Michael Taylor, FDA’s commissioner for foods and veterinary medicine, testified before Congress that more funding is needed for effective FSMA enforcement. “Simply put, we cannot achieve our objective of a safer food supply without a significant increase in resources,” Taylor said during a hearing before the House Energy and Commerce Committee.
When it was approved in 2010, the nonpartisan Congressional Budget Office estimated that, over five years, FSMA would require an additional $583 million in FDA’s budget. Last year, FDA said it needed $400 to $450 million for FSMA training and enforcement, but the modest budget increase contained in the 2014 fiscal omnibus budget fell short of the total amount needed.
“We will continue our efforts to make the best use of the resources we have, but I can say with absolute certainty that we cannot do all that is asked of us without additional resources,” said Taylor. He noted shipments of imported food have increased from about 400,000 in 1990 to around 12 million today, making monitoring difficult.

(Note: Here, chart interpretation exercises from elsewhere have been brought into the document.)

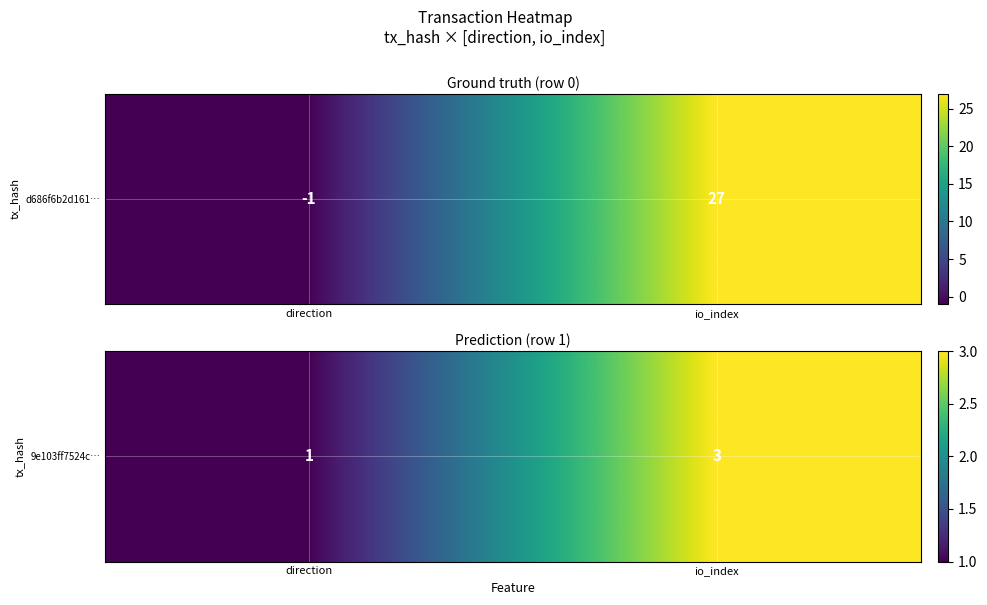

At which label is the value closest to 2?

direction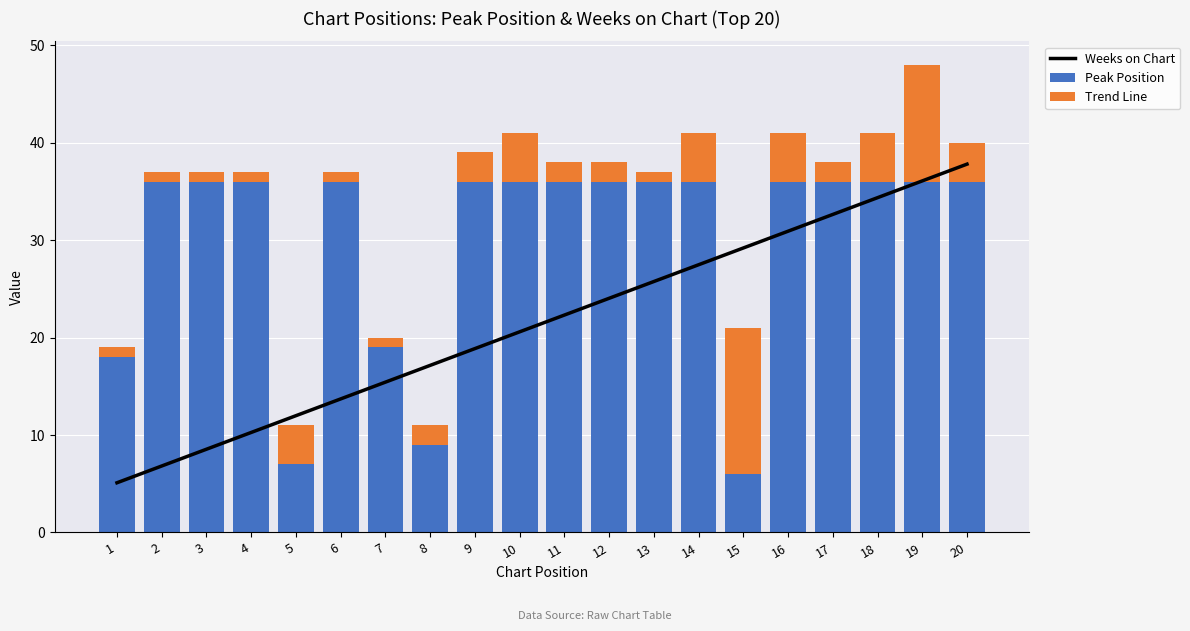

Which category has the lowest value in the Weeks on Chart series?

15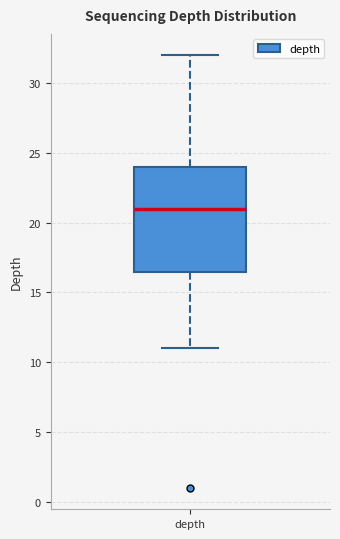

Transcribe this box plot: give where the median line is, the range the box spans, and where the two whiskers end, as read against the y-axis. The values are not printed on the chart, so give them approximately, as read against the axis.

median 21.0, box 16.5 to 24.0, whiskers 11.0 to 32.0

Meanwhile, industry trade groups have criticized taxes proposed by the Obama administration to help pay for FSMA, including a fee for domestic and foreign facilities to register with FDA and fees on imports. “As consumers continue to cope with a period of prolonged economic recovery and food makers and retailers struggle with fluctuating commodity prices, the creation of new food taxes or regulatory fees would mean higher costs for food makers leading to higher retail food prices for struggling consumers,” says a statement from more than 50 trade groups.